The people of Virginia, in their ratification of the Constitution of the United States of America, adopted by them in Convention, on the twenty-fifth day of June, in the year of our Lord, one thousand seven hundred and eighty-eight, having declared that the powers granted under the said Constitution, were derived from the people of the United States, and might be resumed whensoever the same should be perverted to their injury and oppression, and the Federal Government having perverted said powers, not only to the injury of the people of Virginia, but to the oppression of the Southern slaveholding States,
Now, therefore, we, the people of Virginia, do declare and ordain, That the ordinance adopted by the people of this State in Convention, on the twenty-fifth day of June, in the year of our Lord one thousand seven hundred and eighty-eight, whereby the Constitution of the United States of America was ratified; and all acts of the General Assembly of this State ratifying or adopting amendments to said Constitution, are hereby repealed and abrogated; that the union between the State of Virginia and the other States under the Constitution aforesaid is hereby dissolved, and that the State of Virginia is in the full possession and exercise of all the rights of sovereignty, which belong and appertain to a free and independent State.

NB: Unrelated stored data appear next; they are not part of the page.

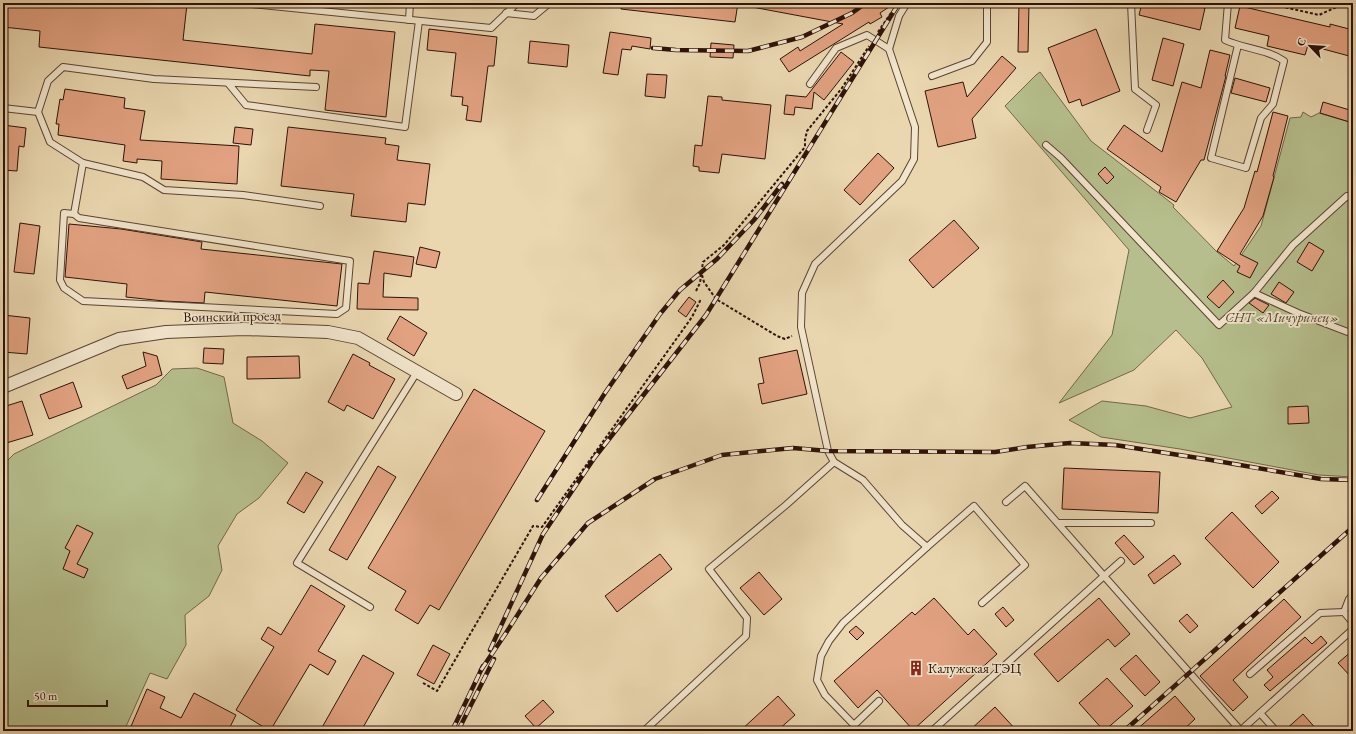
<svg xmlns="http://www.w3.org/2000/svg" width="1356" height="734" font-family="'EB Garamond',serif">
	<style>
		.green { fill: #b5be8c; stroke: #71684a }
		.building { fill: #e2a281; stroke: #2d1209 }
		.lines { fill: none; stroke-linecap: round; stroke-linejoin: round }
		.service-casing { stroke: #5c4333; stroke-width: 8 }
		.minor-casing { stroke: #5c4333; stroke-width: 14 }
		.path { stroke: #2d1209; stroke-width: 2; stroke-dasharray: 3 2; stroke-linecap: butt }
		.service { stroke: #f1e5cc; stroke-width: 6 }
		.minor { stroke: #f1e5cc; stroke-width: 12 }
		.rail-casing { stroke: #2d1209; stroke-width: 4.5 }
		.rail { stroke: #f1e5cc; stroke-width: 3; stroke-dasharray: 9; stroke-linecap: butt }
		.labels { text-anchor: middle; stroke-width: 3.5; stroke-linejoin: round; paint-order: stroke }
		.street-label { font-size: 14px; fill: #2d1209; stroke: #f1e5cc }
		.park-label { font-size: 14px; font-style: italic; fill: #564630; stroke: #f1e5cc }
		.poi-label { font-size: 14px; fill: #2d1209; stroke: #f1e5cc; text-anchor: start }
	</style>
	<rect width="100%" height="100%" fill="#ead7b0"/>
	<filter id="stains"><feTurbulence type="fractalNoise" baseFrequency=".005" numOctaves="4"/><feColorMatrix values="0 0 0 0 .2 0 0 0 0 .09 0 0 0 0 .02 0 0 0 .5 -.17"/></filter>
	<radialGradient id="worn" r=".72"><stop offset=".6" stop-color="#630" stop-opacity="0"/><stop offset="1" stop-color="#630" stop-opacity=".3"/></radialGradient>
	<g class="green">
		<polygon points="1040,72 1091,141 1174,205 1173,207 1217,252 1234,266 1261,226 1290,118 1301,117 1303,112 1311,117 1319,113 1353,123 1353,477 1319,475 1180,449 1101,437 1069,420 1102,401 1146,406 1190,418 1232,407 1202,358 1176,330 1134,370 1059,403 1112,335 1129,250 1005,106 1036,75"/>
		<polygon points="197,368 224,377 233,423 262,441 288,463 259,498 237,514 218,546 222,570 209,596 185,615 186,645 167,679 150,673 124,731 3,731 3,465 14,454 156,385 172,369"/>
	</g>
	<g class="building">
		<polygon points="3,3 176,3 187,4 183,40 312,54 315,24 395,32 386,117 325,110 329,71 310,70 310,76 39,47 40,31 3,27"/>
		<polygon points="621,3 738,3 735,22 621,9"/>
		<polygon points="753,3 895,3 880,13 882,17 870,24 869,22 789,72 780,59 798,47 800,51 843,24 752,7"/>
		<polygon points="1019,3 1029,3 1028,52 1018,52"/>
		<polygon points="1142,3 1184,3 1205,8 1200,30 1139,15"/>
		<polygon points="1240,6 1330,27 1330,24 1353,30 1353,57 1308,45 1305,55 1267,46 1269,36 1235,28"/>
		<polygon points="429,29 497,37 494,66 488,66 481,122 466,120 468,106 462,105 463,97 451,96 456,53 427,50"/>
		<polygon points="1096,29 1120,91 1082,106 1080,99 1069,103 1048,48"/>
		<polygon points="610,32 651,38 650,49 632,46 631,50 622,49 618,75 603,73"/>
		<polygon points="1163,38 1184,44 1173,86 1152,80"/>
		<polygon points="530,41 569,45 567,67 528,63"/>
		<polygon points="711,43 734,45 733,58 710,57"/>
		<polygon points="1210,50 1230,55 1225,76 1226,76 1204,160 1201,160 1176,202 1159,192 1161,187 1107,149 1124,125 1162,152 1182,82 1201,88"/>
		<polygon points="841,52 854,62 824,100 814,92 812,109 795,107 794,115 784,114 786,95 806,97"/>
		<polygon points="1002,56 1016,68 972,119 976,138 938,147 925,91 963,82 967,97"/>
		<polygon points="647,74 667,75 665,98 645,96"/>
		<polygon points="1235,78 1270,88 1266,102 1231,93"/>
		<polygon points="65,89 125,98 124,108 145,111 140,140 239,146 237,184 161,179 162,161 137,159 137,163 123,161 125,145 58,135 59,124 56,124 60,99 63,100"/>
		<polygon points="708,96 722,97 722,100 771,105 765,159 722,154 719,173 699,171 699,167 693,166 695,145 702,146"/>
		<polygon points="1323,102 1353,111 1353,123 1320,113"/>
		<polygon points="1273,112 1288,116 1273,176 1274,177 1263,216 1240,254 1258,263 1250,278 1237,272 1240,266 1217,251 1244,208 1255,171 1257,172"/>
		<polygon points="3,125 26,128 24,147 19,146 17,171 3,170"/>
		<polygon points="235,127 253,129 251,145 233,143"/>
		<polygon points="288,127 386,138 385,144 399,146 397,160 430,164 425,205 408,203 406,222 351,216 354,194 281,186"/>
		<polygon points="878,153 894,168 860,205 844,190"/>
		<polygon points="1105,167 1114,177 1107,184 1098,174"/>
		<polygon points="954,220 979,248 933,288 909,260"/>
		<polygon points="20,223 40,226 34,274 14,272"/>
		<polygon points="69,224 121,229 202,242 201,249 342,264 337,306 205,292 204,303 164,301 126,297 127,284 65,277"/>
		<polygon points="1309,242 1324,251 1312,271 1297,262"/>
		<polygon points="420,247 440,252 436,268 416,264"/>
		<polygon points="374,251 414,257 411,277 384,273 383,297 418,298 418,310 357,309 358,283 369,284"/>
		<polygon points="1223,280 1234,292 1219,308 1207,297"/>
		<polygon points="1279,282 1294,292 1286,303 1271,294"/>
		<polygon points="689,297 696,302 686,317 678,311"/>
		<polygon points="1255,298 1269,305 1263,313 1249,303"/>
		<polygon points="3,315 30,318 27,354 3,352"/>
		<polygon points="400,316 427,333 414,356 387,339"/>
		<polygon points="204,348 224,349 223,364 203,363"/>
		<polygon points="797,350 807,394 762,404 758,384 764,383 759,358"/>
		<polygon points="143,352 157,356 162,375 127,389 122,376 146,366"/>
		<polygon points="353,354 370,363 369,365 395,379 373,419 347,405 344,411 328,402"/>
		<polygon points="299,356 300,378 247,379 247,357"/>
		<polygon points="73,382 82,407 49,419 40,395"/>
		<polygon points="474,389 545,431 439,610 430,605 418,624 395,610 406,591 368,568"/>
		<polygon points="22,401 33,435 3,444 3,407"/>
		<polygon points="1308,406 1309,423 1288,424 1288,407"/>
		<polygon points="378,466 396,477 347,560 329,550"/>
		<polygon points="1064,468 1160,472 1158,513 1062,509"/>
		<polygon points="306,472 323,482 304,513 287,503"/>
		<polygon points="1272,491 1279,498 1262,514 1255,506"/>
		<polygon points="1232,512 1279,562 1253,588 1205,538"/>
		<polygon points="77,525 93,533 77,564 88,569 84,578 63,569 70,551 65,548"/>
		<polygon points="1124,535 1144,557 1134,565 1115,543"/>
		<polygon points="660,554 672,569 617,612 605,596"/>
		<polygon points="1174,555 1181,564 1154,584 1148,575"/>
		<polygon points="759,572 782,599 764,615 740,588"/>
		<polygon points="311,585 345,606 318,651 336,661 328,675 310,664 270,731 236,710 274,647 261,639 268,627 281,635"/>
		<polygon points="934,598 968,635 974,629 997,654 913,730 877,690 858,708 834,681 912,612 915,615"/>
		<polygon points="1099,598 1130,634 1115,647 1108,639 1058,682 1034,654"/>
		<polygon points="1284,599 1301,617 1233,680 1248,697 1233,711 1200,676"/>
		<polygon points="1003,607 1014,620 1006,627 995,614"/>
		<polygon points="1187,614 1198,626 1190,633 1179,621"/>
		<polygon points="856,626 864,633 857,640 849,632"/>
		<polygon points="1321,636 1327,643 1270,691 1264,685 1273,677 1267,670 1305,637 1312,644"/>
		<polygon points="433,645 450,654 434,684 417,675"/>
		<polygon points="1353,650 1353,679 1338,663"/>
		<polygon points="363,655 394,673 361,731 320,731"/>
		<polygon points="1136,655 1160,682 1145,696 1120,669"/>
		<polygon points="1107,678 1133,706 1104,731 1079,703"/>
		<polygon points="147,689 165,697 160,708 181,718 194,693 236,715 228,731 129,731"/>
		<polygon points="778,696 795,715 777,731 740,731"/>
		<polygon points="1175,696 1195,719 1182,731 1135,731"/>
		<polygon points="543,700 554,712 536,728 525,716"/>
		<polygon points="995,707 1017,731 969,731"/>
		<polygon points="1303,714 1318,731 1284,731"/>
	</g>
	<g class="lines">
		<g class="service-casing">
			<g id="service">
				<polyline points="242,3 491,28 517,3"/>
				<polyline points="907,3 899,16 889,49 915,127 914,159 902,181 815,264 802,293 801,327 828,451 834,462 863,480 902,525 927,547 974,506 1025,565 982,603"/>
				<polyline points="1131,3 1135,89 1156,105 1147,130"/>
				<path d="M1228,3l-3,37c19,9 42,9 59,21l-11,43 -12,14 -15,50 -35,-10 27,-113"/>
				<polyline points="506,13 534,16 546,6"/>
				<polyline points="409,20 410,3"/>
				<polyline points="932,76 972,61 987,42 987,3"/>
				<polyline points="228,83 246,105 405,127 419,21"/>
				<polyline points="810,84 836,48 867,35 889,49"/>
				<polyline points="3,108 38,112 50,142 83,163 74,214"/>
				<polyline points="38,112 48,81 63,67 154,79 316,87"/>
				<polyline points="1046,145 1061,158 1219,325 1254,293 1298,313 1353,334"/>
				<polyline points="83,163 143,177 164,190 243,195 320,206"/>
				<polygon points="64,213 74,214 79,218 350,261 346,308 337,314 83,301 64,288 60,280"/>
				<polyline points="1254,293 1293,245 1347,196 1353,199"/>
				<polyline points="1058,523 1151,523"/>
				<polyline points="1121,561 1104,576 1241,731"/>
				<polyline points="1353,595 1349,599 1344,612 1353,623"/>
				<polyline points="370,607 297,563 417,372"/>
				<polyline points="1250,674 1320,613 1344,612"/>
				<polyline points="879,701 854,725 825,695 817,680 821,656 829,641 843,623 927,547"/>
				<polyline points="1260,713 1276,731"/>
				<polyline points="644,731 746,636 747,618 709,569 786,505 834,462"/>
				<polyline points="932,731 1104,576 1025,486 1006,502"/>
				<polyline points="1240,731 1353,629"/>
			</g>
		</g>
		<g class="minor-casing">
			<polyline id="minor" points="3,387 119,339 166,332 244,329 328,332 358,338 456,394"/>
		</g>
		<g class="path">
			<polyline points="1266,3 1319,15 1341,5 1353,7"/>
			<polyline points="878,32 891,13"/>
			<polyline points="702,275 704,282 716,299 777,336 785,339 792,336"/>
			<polyline points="696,291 700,283 703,262 724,245 805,147 805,140 807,131 842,88 869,46"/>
			<polyline points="423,683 437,691 533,526 542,527 692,317 700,301 698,299"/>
		</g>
		<use href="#service" class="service"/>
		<use href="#minor" class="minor"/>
		<g class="rail-casing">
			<g id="rail">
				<polyline points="653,48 676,50 748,51 802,37 852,13 866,3"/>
				<polyline points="537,500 605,393 660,314 680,290 717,259 754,220 782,184"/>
				<polyline points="490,650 543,534 595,457 706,315 899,3"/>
				<polyline points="481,670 506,633 541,578 588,523 655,479 722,455 793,448 828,451 995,452 1027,447 1070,443 1115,445 1211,460 1321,479 1353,480"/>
				<polyline points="452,731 483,666"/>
				<polyline points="458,731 494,659"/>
				<polyline points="1124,731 1353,527"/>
			</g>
		</g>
		<use href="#rail" class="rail"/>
	</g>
	<defs>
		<g id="building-bare" transform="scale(1.2)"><path d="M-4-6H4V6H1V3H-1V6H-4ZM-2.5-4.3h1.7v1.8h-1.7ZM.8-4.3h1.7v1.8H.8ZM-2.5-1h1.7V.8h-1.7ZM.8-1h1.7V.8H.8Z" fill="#8f2418" stroke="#f1e5cc" stroke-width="2.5" paint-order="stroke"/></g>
	</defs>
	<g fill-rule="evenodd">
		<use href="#building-bare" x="916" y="668"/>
	</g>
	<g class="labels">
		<g class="street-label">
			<text transform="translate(232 316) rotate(-1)" y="5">Воинский проезд</text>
		</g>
		<g class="park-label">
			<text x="1282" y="322">СНТ «Мичуринец»</text>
		</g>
		<g class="poi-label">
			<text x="928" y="673">Калужская ТЭЦ</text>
		</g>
	</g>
	<rect width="1356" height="734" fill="none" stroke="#ead7b0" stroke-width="16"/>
	<rect x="4" y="4" width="1348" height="726" fill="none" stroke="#2d1209" stroke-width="2"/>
	<rect x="8" y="8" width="1340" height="718" fill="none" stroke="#2d1209"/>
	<g transform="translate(1310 46) rotate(295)" stroke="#f1e5cc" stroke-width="3" paint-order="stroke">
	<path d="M0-3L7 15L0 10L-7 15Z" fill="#2d1209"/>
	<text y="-6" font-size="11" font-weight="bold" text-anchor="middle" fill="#2d1209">С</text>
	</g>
	<path d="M28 700v6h79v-6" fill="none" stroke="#2d1209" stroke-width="2"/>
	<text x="34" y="700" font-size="12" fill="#2d1209" stroke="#f1e5cc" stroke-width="3" paint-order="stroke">50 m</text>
	<rect width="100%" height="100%" filter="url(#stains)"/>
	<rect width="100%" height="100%" fill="url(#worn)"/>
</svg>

And they do further declare, That said Constitution of the United States of America, is no longer binding on any of the citizens of this State.
This ordinance shall take effect and be an act of this day, when ratified by a majority of the votes of the people of this State, cast at a poll to be taken thereon, on the fourth Thursday in May next, in pursuance of a schedule hereafter to be enacted.
Done in Convention in the City of Richmond, on the seventeenth day of April, in the year of our Lord one thousand eight hundred and sixty-one, and in the eighty-fifth year of the Commonwealth of Virginia.